In February this year I started volunteering as a room guide at a National Trust property in Northamptonshire. This has given me a great deal of pleasure and I've made some lovely new friends. I love the role and enjoy chatting to the visitors. This has given my self-confidence a much needed boost and it's something I hope to continue with for many years to come, despite me 'losing' a whole day's writing a week. I do think it's good for the soul to get out of the house and interact with real people instead of fictional ones! It has also provided me with some great story ideas (even though I haven't written them yet). They've even asked me to run a 'Spooky Stories' workshop for children during October half term.

I recently signed a contract with a publisher for a Flash Fiction Collection. I probably shouldn't say much more about this yet, as it's early days, but I'm hoping it will be published next year.
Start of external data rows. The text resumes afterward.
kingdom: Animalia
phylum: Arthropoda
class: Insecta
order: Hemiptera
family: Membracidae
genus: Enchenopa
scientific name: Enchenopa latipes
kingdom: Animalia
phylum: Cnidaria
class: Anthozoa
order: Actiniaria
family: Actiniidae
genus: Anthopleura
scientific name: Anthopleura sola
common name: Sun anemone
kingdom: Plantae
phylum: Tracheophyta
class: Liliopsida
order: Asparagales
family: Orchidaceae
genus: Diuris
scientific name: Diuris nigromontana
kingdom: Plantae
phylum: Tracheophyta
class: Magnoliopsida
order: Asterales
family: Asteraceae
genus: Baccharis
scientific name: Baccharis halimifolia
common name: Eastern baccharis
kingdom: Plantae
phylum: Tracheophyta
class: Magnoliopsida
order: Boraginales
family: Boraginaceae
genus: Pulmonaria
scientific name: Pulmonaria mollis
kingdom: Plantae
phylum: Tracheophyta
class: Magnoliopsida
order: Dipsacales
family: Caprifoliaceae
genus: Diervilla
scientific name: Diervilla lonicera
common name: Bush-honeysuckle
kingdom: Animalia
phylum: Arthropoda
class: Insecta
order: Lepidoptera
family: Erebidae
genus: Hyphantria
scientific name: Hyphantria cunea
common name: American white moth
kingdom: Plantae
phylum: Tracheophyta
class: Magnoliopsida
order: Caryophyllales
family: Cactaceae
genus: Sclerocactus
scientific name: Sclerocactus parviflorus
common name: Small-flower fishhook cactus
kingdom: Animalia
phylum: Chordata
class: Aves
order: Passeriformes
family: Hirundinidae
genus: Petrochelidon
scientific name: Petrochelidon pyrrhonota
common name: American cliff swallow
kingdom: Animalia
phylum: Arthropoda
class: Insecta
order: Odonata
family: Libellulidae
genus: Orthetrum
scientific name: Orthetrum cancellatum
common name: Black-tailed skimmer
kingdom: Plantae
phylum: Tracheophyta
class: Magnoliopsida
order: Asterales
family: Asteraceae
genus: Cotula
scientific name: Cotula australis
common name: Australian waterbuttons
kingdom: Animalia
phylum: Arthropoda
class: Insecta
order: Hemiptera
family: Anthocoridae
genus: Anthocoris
Today I have been out cycling (something I love to do and must make the effort to do most days, as it's brilliant for my mental health) and I've done some writing. I hope to have something to send to The Writers' Forum Competition and I'm working on a new story with no idea of where to send it yet! I've also got a second novel on the go. I'm having fun writing it, but we'll see... I don't think I'm a natural novel writer.

On Thursday I'm off on yet another trip, this time to Reading. My lovely friend, Mandy Huggins invited me to The Retreat West Anthology launch. Mandy has a story in the anthology and I believe other lovely writer friends have, too. I'll be meeting up with Diane Simmons and Jude Higgins again as well as meeting Amanda Saint for the first time. I can't wait.